EXERCISE DATA =>
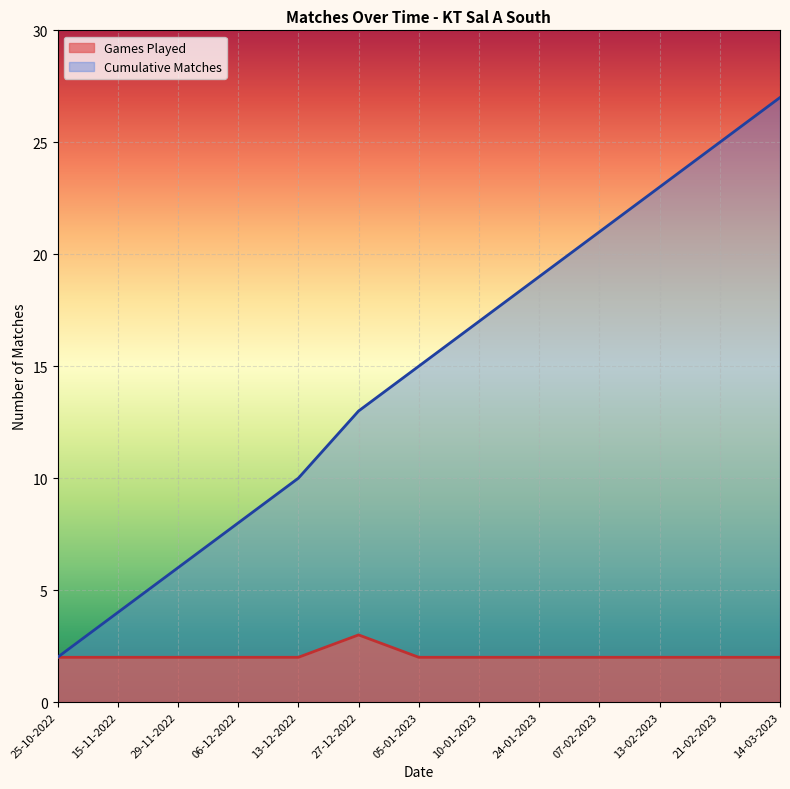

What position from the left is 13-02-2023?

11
* * *
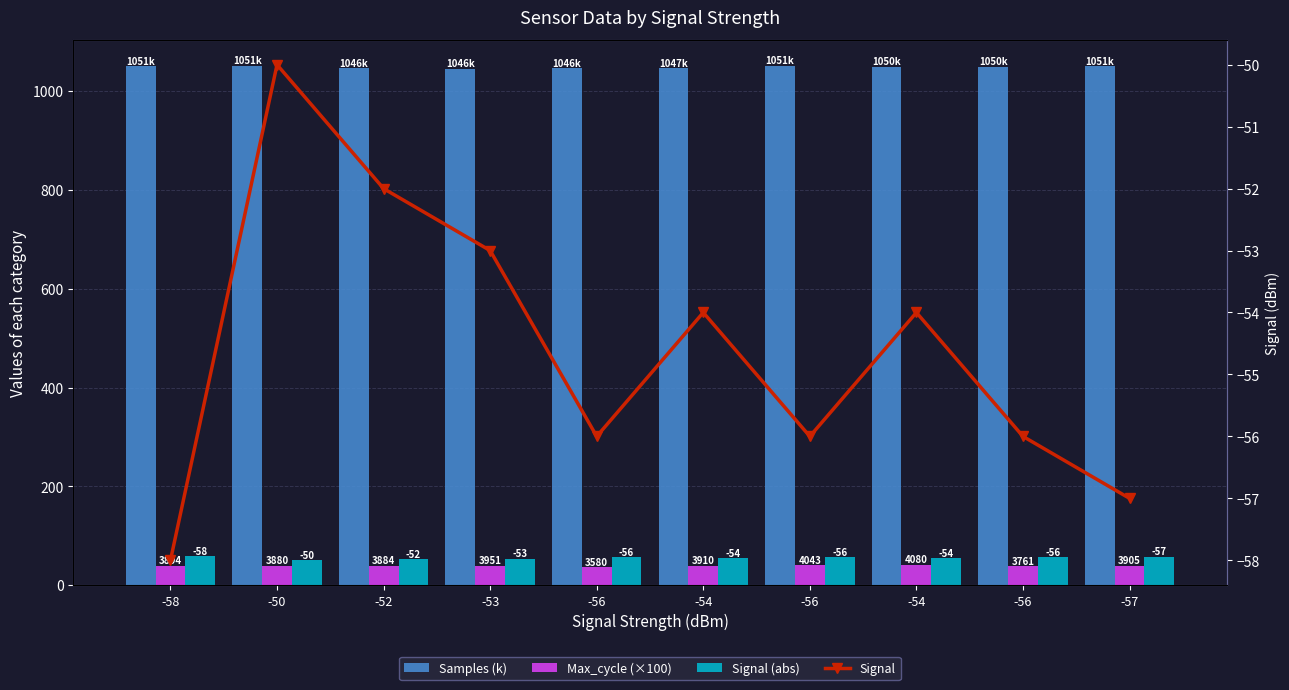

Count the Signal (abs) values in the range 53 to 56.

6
* * *
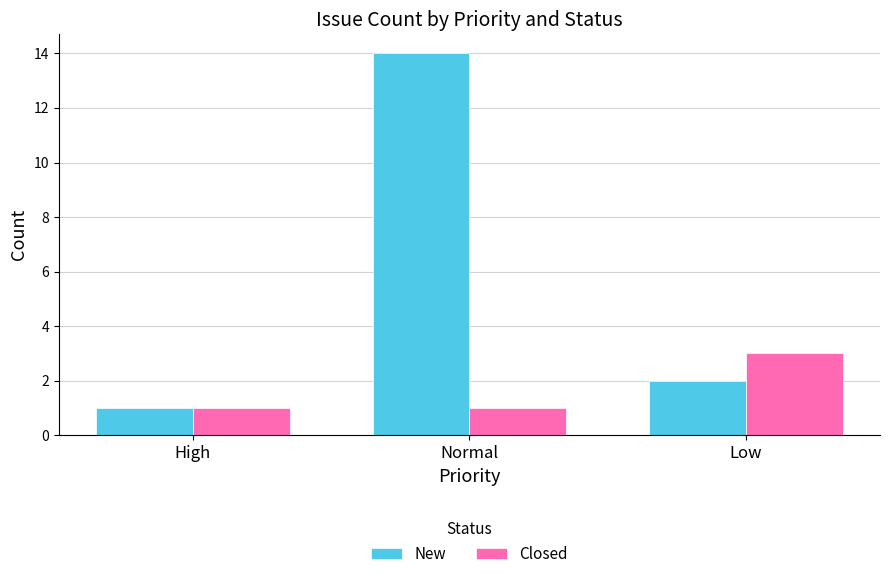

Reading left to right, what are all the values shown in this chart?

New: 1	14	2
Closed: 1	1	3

WORK REQUIRED => Gather each line of the records that contains the string "values", and copy those lines unchanged.

EXERCISE ANSWER =>
Count the Signal (abs) values in the range 53 to 56.
Reading left to right, what are all the values shown in this chart?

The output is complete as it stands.